Problem to solve:
Line by line, set down the following material again exactly.

Data supplied:
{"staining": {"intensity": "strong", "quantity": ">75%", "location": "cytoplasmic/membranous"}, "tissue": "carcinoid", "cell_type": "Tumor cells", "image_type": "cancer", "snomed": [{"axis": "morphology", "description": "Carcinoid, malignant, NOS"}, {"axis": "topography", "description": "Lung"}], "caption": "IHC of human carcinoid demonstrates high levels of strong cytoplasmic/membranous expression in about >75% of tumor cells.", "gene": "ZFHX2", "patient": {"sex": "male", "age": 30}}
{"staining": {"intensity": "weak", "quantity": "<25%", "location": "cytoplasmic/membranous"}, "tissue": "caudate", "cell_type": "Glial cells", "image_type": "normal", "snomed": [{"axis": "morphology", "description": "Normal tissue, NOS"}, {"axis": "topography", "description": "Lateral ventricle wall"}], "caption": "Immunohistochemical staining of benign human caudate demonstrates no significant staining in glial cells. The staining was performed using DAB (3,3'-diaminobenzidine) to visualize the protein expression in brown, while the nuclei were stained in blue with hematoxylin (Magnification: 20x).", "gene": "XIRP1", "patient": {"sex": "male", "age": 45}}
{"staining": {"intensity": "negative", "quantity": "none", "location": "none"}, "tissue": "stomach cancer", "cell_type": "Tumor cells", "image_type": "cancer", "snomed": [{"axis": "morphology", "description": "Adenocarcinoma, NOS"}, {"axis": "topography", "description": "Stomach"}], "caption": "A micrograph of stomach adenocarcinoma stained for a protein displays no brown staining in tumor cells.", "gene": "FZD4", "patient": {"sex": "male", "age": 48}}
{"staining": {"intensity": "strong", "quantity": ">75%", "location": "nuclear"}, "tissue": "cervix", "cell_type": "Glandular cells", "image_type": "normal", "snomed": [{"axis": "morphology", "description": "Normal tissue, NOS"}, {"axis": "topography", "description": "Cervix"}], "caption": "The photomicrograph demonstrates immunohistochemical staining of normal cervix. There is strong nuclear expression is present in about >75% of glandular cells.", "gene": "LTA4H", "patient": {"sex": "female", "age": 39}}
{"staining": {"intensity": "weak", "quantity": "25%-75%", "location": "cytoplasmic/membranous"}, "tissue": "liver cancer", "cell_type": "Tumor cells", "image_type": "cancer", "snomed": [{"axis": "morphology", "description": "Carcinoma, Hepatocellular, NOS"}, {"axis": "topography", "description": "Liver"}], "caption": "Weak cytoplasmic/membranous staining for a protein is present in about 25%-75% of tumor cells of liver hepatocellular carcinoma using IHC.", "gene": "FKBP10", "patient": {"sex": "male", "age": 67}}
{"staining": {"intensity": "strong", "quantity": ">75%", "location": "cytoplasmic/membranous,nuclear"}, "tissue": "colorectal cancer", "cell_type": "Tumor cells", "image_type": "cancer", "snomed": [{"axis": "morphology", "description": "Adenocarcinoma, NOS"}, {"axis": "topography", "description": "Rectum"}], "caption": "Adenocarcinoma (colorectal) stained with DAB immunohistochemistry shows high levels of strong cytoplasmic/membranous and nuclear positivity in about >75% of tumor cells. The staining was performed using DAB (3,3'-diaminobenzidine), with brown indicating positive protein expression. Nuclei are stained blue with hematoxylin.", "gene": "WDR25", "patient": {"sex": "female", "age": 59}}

Solution for this problem:
{"staining": {"intensity": "strong", "quantity": ">75%", "location": "cytoplasmic/membranous"}, "tissue": "carcinoid", "cell_type": "Tumor cells", "image_type": "cancer", "snomed": [{"axis": "morphology", "description": "Carcinoid, malignant, NOS"}, {"axis": "topography", "description": "Lung"}], "caption": "IHC of human carcinoid demonstrates high levels of strong cytoplasmic/membranous expression in about >75% of tumor cells.", "gene": "ZFHX2", "patient": {"sex": "male", "age": 30}}
{"staining": {"intensity": "weak", "quantity": "<25%", "location": "cytoplasmic/membranous"}, "tissue": "caudate", "cell_type": "Glial cells", "image_type": "normal", "snomed": [{"axis": "morphology", "description": "Normal tissue, NOS"}, {"axis": "topography", "description": "Lateral ventricle wall"}], "caption": "Immunohistochemical staining of benign human caudate demonstrates no significant staining in glial cells. The staining was performed using DAB (3,3'-diaminobenzidine) to visualize the protein expression in brown, while the nuclei were stained in blue with hematoxylin (Magnification: 20x).", "gene": "XIRP1", "patient": {"sex": "male", "age": 45}}
{"staining": {"intensity": "negative", "quantity": "none", "location": "none"}, "tissue": "stomach cancer", "cell_type": "Tumor cells", "image_type": "cancer", "snomed": [{"axis": "morphology", "description": "Adenocarcinoma, NOS"}, {"axis": "topography", "description": "Stomach"}], "caption": "A micrograph of stomach adenocarcinoma stained for a protein displays no brown staining in tumor cells.", "gene": "FZD4", "patient": {"sex": "male", "age": 48}}
{"staining": {"intensity": "strong", "quantity": ">75%", "location": "nuclear"}, "tissue": "cervix", "cell_type": "Glandular cells", "image_type": "normal", "snomed": [{"axis": "morphology", "description": "Normal tissue, NOS"}, {"axis": "topography", "description": "Cervix"}], "caption": "The photomicrograph demonstrates immunohistochemical staining of normal cervix. There is strong nuclear expression is present in about >75% of glandular cells.", "gene": "LTA4H", "patient": {"sex": "female", "age": 39}}
{"staining": {"intensity": "weak", "quantity": "25%-75%", "location": "cytoplasmic/membranous"}, "tissue": "liver cancer", "cell_type": "Tumor cells", "image_type": "cancer", "snomed": [{"axis": "morphology", "description": "Carcinoma, Hepatocellular, NOS"}, {"axis": "topography", "description": "Liver"}], "caption": "Weak cytoplasmic/membranous staining for a protein is present in about 25%-75% of tumor cells of liver hepatocellular carcinoma using IHC.", "gene": "FKBP10", "patient": {"sex": "male", "age": 67}}
{"staining": {"intensity": "strong", "quantity": ">75%", "location": "cytoplasmic/membranous,nuclear"}, "tissue": "colorectal cancer", "cell_type": "Tumor cells", "image_type": "cancer", "snomed": [{"axis": "morphology", "description": "Adenocarcinoma, NOS"}, {"axis": "topography", "description": "Rectum"}], "caption": "Adenocarcinoma (colorectal) stained with DAB immunohistochemistry shows high levels of strong cytoplasmic/membranous and nuclear positivity in about >75% of tumor cells. The staining was performed using DAB (3,3'-diaminobenzidine), with brown indicating positive protein expression. Nuclei are stained blue with hematoxylin.", "gene": "WDR25", "patient": {"sex": "female", "age": 59}}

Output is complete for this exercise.